**MATERIAL PROVIDED:**

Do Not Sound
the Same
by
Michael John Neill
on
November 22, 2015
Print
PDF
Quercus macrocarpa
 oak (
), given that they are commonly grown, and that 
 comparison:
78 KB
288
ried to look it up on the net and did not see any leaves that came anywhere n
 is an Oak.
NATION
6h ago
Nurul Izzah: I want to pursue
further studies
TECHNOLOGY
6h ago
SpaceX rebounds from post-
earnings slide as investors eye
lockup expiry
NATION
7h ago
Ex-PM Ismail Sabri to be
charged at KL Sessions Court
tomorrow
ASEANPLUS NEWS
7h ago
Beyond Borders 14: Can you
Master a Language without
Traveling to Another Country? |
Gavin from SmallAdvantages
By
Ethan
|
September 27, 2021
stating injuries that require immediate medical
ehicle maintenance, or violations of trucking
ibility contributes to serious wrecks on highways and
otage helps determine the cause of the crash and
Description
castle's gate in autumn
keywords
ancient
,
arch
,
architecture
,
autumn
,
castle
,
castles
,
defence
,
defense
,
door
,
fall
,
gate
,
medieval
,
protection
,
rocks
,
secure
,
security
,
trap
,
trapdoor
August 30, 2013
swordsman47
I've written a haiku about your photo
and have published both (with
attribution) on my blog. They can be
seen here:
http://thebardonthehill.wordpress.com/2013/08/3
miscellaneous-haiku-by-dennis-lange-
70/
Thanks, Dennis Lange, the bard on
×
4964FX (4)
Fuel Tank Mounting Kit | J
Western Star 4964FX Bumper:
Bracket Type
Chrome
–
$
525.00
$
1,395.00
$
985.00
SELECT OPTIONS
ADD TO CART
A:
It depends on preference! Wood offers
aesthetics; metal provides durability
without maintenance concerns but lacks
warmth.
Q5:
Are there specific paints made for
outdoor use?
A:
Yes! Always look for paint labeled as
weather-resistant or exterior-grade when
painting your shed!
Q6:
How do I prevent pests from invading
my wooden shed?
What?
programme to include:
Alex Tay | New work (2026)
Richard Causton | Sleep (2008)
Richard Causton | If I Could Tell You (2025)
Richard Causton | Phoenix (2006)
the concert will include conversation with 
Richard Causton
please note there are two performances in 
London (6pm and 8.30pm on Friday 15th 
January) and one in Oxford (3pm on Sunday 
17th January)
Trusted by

---

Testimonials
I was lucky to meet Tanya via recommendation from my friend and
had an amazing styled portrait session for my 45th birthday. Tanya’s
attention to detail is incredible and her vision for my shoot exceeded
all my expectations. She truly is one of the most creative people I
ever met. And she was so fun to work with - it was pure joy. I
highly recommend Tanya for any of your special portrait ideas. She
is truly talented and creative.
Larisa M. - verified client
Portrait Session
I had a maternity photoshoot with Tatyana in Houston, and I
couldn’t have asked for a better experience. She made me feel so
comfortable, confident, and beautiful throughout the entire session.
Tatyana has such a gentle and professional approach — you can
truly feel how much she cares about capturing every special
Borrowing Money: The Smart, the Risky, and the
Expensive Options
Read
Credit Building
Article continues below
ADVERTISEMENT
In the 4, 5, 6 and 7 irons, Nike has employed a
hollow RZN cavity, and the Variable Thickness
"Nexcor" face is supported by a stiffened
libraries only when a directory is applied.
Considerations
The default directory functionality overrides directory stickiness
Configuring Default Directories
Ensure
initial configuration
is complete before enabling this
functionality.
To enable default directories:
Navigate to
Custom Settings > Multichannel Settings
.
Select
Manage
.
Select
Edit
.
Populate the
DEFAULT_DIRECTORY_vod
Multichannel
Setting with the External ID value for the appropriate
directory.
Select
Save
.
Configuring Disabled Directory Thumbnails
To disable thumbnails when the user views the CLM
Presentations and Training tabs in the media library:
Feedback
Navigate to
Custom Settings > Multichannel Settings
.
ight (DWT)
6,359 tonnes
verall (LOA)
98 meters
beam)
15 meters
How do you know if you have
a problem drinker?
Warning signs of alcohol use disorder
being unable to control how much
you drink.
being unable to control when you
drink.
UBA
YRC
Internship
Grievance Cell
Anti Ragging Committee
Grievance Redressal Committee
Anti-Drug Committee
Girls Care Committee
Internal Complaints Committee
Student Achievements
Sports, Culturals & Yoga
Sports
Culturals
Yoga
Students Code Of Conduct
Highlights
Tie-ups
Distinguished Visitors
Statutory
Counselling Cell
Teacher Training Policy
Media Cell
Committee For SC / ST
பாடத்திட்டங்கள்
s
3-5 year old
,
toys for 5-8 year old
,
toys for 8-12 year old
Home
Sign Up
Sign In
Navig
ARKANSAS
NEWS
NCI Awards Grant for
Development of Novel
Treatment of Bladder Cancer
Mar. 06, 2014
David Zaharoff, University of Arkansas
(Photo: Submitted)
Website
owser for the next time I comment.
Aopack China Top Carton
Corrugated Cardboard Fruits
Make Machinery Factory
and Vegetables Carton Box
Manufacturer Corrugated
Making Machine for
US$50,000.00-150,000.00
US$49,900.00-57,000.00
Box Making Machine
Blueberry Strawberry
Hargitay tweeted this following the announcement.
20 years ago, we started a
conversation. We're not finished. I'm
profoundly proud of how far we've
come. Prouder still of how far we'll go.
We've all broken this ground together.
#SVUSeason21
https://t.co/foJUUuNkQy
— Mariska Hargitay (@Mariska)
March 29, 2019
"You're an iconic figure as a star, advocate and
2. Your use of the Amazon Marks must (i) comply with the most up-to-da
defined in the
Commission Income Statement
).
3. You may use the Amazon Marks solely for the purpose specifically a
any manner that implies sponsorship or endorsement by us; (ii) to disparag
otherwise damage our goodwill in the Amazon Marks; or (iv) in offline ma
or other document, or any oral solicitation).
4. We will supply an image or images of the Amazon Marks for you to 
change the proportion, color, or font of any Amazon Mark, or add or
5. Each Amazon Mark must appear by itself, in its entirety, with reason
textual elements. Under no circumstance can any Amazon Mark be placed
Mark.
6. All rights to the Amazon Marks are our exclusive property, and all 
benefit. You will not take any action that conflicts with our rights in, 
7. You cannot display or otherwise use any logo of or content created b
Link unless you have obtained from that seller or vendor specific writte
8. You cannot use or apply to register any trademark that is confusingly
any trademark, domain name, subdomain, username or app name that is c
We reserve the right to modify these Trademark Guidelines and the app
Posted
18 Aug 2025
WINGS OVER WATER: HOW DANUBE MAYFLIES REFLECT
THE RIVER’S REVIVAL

---

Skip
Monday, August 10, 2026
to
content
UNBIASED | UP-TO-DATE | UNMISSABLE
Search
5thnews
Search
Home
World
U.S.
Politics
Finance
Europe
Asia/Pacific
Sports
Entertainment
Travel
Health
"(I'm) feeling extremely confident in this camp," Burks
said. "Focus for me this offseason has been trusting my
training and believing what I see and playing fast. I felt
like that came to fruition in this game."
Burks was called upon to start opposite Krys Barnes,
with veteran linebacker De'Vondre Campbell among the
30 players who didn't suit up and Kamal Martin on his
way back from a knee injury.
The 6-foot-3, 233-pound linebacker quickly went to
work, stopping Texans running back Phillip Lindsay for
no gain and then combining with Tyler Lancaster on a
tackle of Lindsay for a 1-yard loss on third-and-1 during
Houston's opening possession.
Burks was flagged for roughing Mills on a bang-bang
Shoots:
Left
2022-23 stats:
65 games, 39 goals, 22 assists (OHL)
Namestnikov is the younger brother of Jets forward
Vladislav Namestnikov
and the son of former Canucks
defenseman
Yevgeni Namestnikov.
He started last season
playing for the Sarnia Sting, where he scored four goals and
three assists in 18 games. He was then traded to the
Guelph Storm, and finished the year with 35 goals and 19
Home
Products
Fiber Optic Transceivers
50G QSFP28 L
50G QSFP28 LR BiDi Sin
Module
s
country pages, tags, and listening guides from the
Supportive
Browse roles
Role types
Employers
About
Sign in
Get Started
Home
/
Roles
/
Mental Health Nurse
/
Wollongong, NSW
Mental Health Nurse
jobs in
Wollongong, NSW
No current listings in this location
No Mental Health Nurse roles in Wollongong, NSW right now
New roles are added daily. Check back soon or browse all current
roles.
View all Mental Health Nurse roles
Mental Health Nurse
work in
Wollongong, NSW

**PROMPT:** Return, word for word, the lines of the items from the one containing "Testimonials" through the one containing "Considerations", including both of those lines.

**TASK RESPONSE:**
Testimonials
I was lucky to meet Tanya via recommendation from my friend and
had an amazing styled portrait session for my 45th birthday. Tanya’s
attention to detail is incredible and her vision for my shoot exceeded
all my expectations. She truly is one of the most creative people I
ever met. And she was so fun to work with - it was pure joy. I
highly recommend Tanya for any of your special portrait ideas. She
is truly talented and creative.
Larisa M. - verified client
Portrait Session
I had a maternity photoshoot with Tatyana in Houston, and I
couldn’t have asked for a better experience. She made me feel so
comfortable, confident, and beautiful throughout the entire session.
Tatyana has such a gentle and professional approach — you can
truly feel how much she cares about capturing every special
Borrowing Money: The Smart, the Risky, and the
Expensive Options
Read
Credit Building
Article continues below
ADVERTISEMENT
In the 4, 5, 6 and 7 irons, Nike has employed a
hollow RZN cavity, and the Variable Thickness
"Nexcor" face is supported by a stiffened
libraries only when a directory is applied.
Considerations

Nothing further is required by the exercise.